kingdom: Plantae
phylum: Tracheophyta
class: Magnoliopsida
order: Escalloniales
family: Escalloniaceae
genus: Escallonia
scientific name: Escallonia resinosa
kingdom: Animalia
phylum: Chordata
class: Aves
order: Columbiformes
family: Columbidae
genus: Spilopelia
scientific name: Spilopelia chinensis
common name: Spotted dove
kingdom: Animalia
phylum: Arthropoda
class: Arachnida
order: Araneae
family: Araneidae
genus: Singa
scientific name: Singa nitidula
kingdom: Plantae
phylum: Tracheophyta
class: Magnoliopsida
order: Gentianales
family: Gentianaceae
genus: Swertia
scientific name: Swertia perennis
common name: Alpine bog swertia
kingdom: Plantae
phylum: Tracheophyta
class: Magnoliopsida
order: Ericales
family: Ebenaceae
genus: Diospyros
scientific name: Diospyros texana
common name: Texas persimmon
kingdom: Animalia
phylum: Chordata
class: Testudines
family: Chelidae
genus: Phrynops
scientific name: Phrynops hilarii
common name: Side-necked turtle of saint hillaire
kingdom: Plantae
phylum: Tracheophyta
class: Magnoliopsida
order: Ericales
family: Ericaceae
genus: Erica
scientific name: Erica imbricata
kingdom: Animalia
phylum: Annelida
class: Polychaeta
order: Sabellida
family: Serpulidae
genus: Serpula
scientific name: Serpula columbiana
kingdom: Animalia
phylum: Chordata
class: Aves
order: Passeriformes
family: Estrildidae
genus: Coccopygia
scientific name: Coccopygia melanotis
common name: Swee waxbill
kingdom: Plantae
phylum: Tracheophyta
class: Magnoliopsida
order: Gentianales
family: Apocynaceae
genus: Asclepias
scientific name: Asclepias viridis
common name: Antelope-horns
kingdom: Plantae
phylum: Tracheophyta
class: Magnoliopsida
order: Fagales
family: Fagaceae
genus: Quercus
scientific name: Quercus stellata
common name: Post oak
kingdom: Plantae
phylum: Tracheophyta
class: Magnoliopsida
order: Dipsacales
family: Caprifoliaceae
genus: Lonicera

What is being asked
Recast all the lines above as a Markdown table with two columns, Row and Line, numbering each line in order and leaving out any blank lines.

Written solution
| Row | Line |
|---|---|
| 1 | kingdom: Plantae |
| 2 | phylum: Tracheophyta |
| 3 | class: Magnoliopsida |
| 4 | order: Escalloniales |
| 5 | family: Escalloniaceae |
| 6 | genus: Escallonia |
| 7 | scientific name: Escallonia resinosa |
| 8 | kingdom: Animalia |
| 9 | phylum: Chordata |
| 10 | class: Aves |
| 11 | order: Columbiformes |
| 12 | family: Columbidae |
| 13 | genus: Spilopelia |
| 14 | scientific name: Spilopelia chinensis |
| 15 | common name: Spotted dove |
| 16 | kingdom: Animalia |
| 17 | phylum: Arthropoda |
| 18 | class: Arachnida |
| 19 | order: Araneae |
| 20 | family: Araneidae |
| 21 | genus: Singa |
| 22 | scientific name: Singa nitidula |
| 23 | kingdom: Plantae |
| 24 | phylum: Tracheophyta |
| 25 | class: Magnoliopsida |
| 26 | order: Gentianales |
| 27 | family: Gentianaceae |
| 28 | genus: Swertia |
| 29 | scientific name: Swertia perennis |
| 30 | common name: Alpine bog swertia |
| 31 | kingdom: Plantae |
| 32 | phylum: Tracheophyta |
| 33 | class: Magnoliopsida |
| 34 | order: Ericales |
| 35 | family: Ebenaceae |
| 36 | genus: Diospyros |
| 37 | scientific name: Diospyros texana |
| 38 | common name: Texas persimmon |
| 39 | kingdom: Animalia |
| 40 | phylum: Chordata |
| 41 | class: Testudines |
| 42 | family: Chelidae |
| 43 | genus: Phrynops |
| 44 | scientific name: Phrynops hilarii |
| 45 | common name: Side-necked turtle of saint hillaire |
| 46 | kingdom: Plantae |
| 47 | phylum: Tracheophyta |
| 48 | class: Magnoliopsida |
| 49 | order: Ericales |
| 50 | family: Ericaceae |
| 51 | genus: Erica |
| 52 | scientific name: Erica imbricata |
| 53 | kingdom: Animalia |
| 54 | phylum: Annelida |
| 55 | class: Polychaeta |
| 56 | order: Sabellida |
| 57 | family: Serpulidae |
| 58 | genus: Serpula |
| 59 | scientific name: Serpula columbiana |
| 60 | kingdom: Animalia |
| 61 | phylum: Chordata |
| 62 | class: Aves |
| 63 | order: Passeriformes |
| 64 | family: Estrildidae |
| 65 | genus: Coccopygia |
| 66 | scientific name: Coccopygia melanotis |
| 67 | common name: Swee waxbill |
| 68 | kingdom: Plantae |
| 69 | phylum: Tracheophyta |
| 70 | class: Magnoliopsida |
| 71 | order: Gentianales |
| 72 | family: Apocynaceae |
| 73 | genus: Asclepias |
| 74 | scientific name: Asclepias viridis |
| 75 | common name: Antelope-horns |
| 76 | kingdom: Plantae |
| 77 | phylum: Tracheophyta |
| 78 | class: Magnoliopsida |
| 79 | order: Fagales |
| 80 | family: Fagaceae |
| 81 | genus: Quercus |
| 82 | scientific name: Quercus stellata |
| 83 | common name: Post oak |
| 84 | kingdom: Plantae |
| 85 | phylum: Tracheophyta |
| 86 | class: Magnoliopsida |
| 87 | order: Dipsacales |
| 88 | family: Caprifoliaceae |
| 89 | genus: Lonicera |